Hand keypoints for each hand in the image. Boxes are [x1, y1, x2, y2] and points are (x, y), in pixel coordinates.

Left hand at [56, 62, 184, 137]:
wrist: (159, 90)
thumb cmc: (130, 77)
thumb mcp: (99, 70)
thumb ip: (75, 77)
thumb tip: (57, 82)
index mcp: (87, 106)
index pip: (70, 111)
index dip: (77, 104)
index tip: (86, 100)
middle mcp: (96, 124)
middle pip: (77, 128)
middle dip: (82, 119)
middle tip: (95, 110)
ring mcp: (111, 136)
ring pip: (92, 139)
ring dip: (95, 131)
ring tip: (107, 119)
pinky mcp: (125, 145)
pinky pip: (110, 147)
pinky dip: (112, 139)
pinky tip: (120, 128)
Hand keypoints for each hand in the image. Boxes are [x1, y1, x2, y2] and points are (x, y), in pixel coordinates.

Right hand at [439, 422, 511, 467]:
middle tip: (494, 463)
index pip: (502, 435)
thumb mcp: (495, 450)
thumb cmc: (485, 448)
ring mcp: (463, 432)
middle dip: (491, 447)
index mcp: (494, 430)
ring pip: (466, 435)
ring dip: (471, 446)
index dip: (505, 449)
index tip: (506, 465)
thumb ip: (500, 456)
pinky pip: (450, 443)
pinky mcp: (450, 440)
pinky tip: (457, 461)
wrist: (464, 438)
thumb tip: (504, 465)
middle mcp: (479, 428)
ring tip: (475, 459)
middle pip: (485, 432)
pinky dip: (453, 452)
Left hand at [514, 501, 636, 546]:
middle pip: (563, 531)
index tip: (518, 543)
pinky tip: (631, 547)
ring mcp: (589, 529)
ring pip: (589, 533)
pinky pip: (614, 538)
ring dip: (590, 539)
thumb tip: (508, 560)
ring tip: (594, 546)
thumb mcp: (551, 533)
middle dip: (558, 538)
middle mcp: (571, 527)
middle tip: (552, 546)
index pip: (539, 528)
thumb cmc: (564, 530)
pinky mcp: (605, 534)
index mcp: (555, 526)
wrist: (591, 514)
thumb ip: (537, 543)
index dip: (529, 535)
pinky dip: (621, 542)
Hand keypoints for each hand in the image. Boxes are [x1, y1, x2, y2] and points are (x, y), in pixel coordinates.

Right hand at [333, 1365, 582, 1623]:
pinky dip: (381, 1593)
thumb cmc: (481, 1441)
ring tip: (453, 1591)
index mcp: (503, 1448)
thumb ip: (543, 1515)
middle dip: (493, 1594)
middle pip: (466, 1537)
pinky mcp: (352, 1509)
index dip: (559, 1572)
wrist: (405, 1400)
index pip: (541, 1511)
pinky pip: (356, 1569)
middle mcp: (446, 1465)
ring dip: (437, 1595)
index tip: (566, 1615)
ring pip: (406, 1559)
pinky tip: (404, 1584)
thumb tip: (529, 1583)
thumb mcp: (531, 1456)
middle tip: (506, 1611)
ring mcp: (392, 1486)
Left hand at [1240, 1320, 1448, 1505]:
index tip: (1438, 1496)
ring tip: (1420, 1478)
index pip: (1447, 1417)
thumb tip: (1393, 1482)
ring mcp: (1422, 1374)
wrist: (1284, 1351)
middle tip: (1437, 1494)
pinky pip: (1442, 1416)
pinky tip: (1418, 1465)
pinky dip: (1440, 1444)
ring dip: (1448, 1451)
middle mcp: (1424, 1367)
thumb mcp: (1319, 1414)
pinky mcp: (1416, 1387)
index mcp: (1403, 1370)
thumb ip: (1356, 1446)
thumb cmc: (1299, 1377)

==============================

What you will do: Starting with the first line of the listing above and ending with the line that holds "index dip: (559, 1572)", return those lines exactly as written, both included.

Completed exercise:
Hand keypoints for each hand in the image. Boxes are [x1, y1, x2, y2] and points are (x, y), in pixel coordinates.

Left hand at [56, 62, 184, 137]:
wrist: (159, 90)
thumb cmc: (130, 77)
thumb mcp: (99, 70)
thumb ip: (75, 77)
thumb tip: (57, 82)
index mcp: (87, 106)
index pip: (70, 111)
index dip: (77, 104)
index tip: (86, 100)
middle mcp: (96, 124)
middle pip: (77, 128)
middle dip: (82, 119)
middle tip: (95, 110)
ring mcp: (111, 136)
ring pip: (92, 139)
ring dip: (95, 131)
ring tip: (107, 119)
pinky mcp: (125, 145)
pinky pip: (110, 147)
pinky dip: (112, 139)
pinky tip: (120, 128)
Hand keypoints for each hand in the image. Boxes are [x1, y1, x2, y2] and points are (x, y), in pixel coordinates.

Right hand at [439, 422, 511, 467]:
middle tip: (494, 463)
index pip: (502, 435)
thumb mcp: (495, 450)
thumb cmc: (485, 448)
ring mcp: (463, 432)
middle dip: (491, 447)
index mcp: (494, 430)
ring pip: (466, 435)
ring dip: (471, 446)
index dip: (505, 449)
index tip: (506, 465)
thumb ip: (500, 456)
pinky pip: (450, 443)
pinky mcp: (450, 440)
pinky tip: (457, 461)
wrist: (464, 438)
thumb tip: (504, 465)
middle mcp: (479, 428)
ring tip: (475, 459)
middle pip: (485, 432)
pinky dip: (453, 452)
Left hand at [514, 501, 636, 546]:
middle pip: (563, 531)
index tip: (518, 543)
pinky tip: (631, 547)
ring mcp: (589, 529)
ring pip: (589, 533)
pinky pip: (614, 538)
ring dip: (590, 539)
thumb tip: (508, 560)
ring tip: (594, 546)
thumb mcp: (551, 533)
middle dip: (558, 538)
middle mcp: (571, 527)
middle tip: (552, 546)
index pip: (539, 528)
thumb cmc: (564, 530)
pinky mcp: (605, 534)
index mcp: (555, 526)
wrist: (591, 514)
thumb ip: (537, 543)
index dip: (529, 535)
pinky dip: (621, 542)
Hand keypoints for each hand in the image. Boxes are [x1, y1, x2, y2] and points are (x, y), in pixel coordinates.

Right hand at [333, 1365, 582, 1623]:
pinky dip: (381, 1593)
thumb cmc: (481, 1441)
ring tip: (453, 1591)
index mcp: (503, 1448)
thumb ip: (543, 1515)
middle dip: (493, 1594)
middle pip: (466, 1537)
pinky mcp: (352, 1509)
index dip: (559, 1572)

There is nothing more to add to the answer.